BEGIN AVAILABLE DATA

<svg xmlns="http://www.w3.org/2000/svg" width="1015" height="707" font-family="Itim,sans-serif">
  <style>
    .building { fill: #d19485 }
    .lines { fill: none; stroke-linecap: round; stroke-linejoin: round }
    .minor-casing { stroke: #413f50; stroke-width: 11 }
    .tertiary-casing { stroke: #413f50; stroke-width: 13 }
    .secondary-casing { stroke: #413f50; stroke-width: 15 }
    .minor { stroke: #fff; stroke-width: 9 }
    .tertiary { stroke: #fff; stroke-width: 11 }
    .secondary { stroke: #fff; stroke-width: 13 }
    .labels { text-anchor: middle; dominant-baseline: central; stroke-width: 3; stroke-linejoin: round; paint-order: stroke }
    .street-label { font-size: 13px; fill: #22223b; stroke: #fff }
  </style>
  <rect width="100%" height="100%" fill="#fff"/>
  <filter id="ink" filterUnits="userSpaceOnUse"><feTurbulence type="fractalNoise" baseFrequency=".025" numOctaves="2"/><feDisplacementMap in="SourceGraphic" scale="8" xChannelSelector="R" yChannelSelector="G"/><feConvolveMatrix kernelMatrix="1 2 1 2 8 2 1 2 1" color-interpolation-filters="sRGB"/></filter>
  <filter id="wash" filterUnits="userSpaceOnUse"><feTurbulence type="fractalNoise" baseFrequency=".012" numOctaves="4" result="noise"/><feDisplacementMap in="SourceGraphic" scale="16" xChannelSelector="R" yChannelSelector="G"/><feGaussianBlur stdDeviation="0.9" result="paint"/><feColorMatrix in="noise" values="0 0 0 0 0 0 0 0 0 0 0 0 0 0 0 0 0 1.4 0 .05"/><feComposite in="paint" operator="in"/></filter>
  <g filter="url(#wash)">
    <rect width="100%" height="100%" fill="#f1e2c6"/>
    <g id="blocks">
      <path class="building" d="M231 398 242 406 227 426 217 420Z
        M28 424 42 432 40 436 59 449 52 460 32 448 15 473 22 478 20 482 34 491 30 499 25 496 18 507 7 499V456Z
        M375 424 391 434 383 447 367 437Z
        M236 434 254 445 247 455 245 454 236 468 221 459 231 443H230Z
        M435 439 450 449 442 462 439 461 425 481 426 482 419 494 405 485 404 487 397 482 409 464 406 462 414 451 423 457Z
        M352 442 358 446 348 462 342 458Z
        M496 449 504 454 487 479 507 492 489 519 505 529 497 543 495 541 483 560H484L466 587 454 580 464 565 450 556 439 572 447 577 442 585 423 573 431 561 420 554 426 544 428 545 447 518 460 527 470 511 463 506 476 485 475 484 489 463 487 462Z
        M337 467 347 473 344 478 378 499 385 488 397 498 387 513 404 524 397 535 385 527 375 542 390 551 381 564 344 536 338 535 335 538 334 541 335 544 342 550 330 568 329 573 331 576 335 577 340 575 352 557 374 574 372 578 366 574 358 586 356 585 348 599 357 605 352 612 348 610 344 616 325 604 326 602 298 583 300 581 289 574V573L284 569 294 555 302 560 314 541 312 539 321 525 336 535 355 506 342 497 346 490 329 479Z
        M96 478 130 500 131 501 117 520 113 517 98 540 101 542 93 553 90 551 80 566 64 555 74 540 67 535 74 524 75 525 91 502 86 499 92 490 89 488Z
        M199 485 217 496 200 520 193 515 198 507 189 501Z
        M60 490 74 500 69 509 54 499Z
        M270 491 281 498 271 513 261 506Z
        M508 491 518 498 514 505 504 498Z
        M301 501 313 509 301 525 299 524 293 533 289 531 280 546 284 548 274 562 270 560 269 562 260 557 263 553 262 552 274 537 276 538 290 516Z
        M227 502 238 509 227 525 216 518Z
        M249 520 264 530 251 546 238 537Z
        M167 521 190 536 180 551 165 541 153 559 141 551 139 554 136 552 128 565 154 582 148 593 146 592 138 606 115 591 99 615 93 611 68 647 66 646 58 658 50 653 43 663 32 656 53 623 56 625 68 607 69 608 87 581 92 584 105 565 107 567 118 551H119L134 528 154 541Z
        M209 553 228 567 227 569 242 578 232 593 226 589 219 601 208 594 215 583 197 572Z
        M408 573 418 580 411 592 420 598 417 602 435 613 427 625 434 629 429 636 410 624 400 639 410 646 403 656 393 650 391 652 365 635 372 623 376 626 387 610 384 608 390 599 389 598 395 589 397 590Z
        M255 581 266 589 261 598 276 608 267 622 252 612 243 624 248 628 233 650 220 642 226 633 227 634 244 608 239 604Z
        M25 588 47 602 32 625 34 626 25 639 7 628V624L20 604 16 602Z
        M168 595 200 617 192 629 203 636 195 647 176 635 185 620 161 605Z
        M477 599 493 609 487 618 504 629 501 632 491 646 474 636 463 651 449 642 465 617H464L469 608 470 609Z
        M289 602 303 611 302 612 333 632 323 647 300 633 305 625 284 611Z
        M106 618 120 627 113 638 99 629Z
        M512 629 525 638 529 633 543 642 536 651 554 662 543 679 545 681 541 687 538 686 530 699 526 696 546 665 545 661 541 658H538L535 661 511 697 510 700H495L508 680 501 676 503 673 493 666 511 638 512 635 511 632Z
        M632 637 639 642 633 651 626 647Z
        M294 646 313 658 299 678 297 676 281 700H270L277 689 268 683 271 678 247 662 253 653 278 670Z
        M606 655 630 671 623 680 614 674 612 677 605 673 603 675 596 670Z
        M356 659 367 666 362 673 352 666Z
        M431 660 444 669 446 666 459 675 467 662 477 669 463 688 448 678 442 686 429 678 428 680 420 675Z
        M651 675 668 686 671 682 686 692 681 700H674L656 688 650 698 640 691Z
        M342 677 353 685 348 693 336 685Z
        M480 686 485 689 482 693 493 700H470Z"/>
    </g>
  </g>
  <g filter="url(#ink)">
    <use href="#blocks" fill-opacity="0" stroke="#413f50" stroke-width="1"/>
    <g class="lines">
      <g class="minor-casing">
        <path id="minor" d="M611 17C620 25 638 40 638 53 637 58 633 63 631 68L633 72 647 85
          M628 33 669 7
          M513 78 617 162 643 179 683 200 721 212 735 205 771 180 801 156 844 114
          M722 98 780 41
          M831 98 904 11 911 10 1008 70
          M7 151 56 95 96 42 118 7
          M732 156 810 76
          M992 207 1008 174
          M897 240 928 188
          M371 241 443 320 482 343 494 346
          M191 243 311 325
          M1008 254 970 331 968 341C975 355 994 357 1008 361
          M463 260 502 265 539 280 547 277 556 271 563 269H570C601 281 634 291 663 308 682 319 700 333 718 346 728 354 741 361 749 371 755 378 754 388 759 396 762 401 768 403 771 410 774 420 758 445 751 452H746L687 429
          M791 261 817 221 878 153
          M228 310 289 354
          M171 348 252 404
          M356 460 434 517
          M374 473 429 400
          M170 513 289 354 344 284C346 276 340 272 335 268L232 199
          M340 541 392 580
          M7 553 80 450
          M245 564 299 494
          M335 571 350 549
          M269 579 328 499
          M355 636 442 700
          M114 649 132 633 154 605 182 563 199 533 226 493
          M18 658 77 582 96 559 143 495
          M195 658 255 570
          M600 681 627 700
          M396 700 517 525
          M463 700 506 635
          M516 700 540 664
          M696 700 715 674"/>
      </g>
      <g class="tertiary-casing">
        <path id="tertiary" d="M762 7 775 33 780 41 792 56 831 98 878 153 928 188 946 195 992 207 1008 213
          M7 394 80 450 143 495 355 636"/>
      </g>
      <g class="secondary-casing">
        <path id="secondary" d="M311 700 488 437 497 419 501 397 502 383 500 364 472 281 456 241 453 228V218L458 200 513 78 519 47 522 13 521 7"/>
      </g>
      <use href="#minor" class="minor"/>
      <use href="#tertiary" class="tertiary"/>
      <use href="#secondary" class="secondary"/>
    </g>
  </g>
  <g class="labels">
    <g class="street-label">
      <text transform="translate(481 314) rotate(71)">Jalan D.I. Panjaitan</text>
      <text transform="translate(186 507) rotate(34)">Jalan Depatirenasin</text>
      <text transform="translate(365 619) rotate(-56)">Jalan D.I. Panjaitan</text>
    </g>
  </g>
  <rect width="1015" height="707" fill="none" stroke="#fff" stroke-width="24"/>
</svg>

END AVAILABLE DATA

Find and show each line of the listing with the word "xChannelSelector".

- _OUTPUT FOR THIS EXERCISE_:
  <filter id="ink" filterUnits="userSpaceOnUse"><feTurbulence type="fractalNoise" baseFrequency=".025" numOctaves="2"/><feDisplacementMap in="SourceGraphic" scale="8" xChannelSelector="R" yChannelSelector="G"/><feConvolveMatrix kernelMatrix="1 2 1 2 8 2 1 2 1" color-interpolation-filters="sRGB"/></filter>
  <filter id="wash" filterUnits="userSpaceOnUse"><feTurbulence type="fractalNoise" baseFrequency=".012" numOctaves="4" result="noise"/><feDisplacementMap in="SourceGraphic" scale="16" xChannelSelector="R" yChannelSelector="G"/><feGaussianBlur stdDeviation="0.9" result="paint"/><feColorMatrix in="noise" values="0 0 0 0 0 0 0 0 0 0 0 0 0 0 0 0 0 1.4 0 .05"/><feComposite in="paint" operator="in"/></filter>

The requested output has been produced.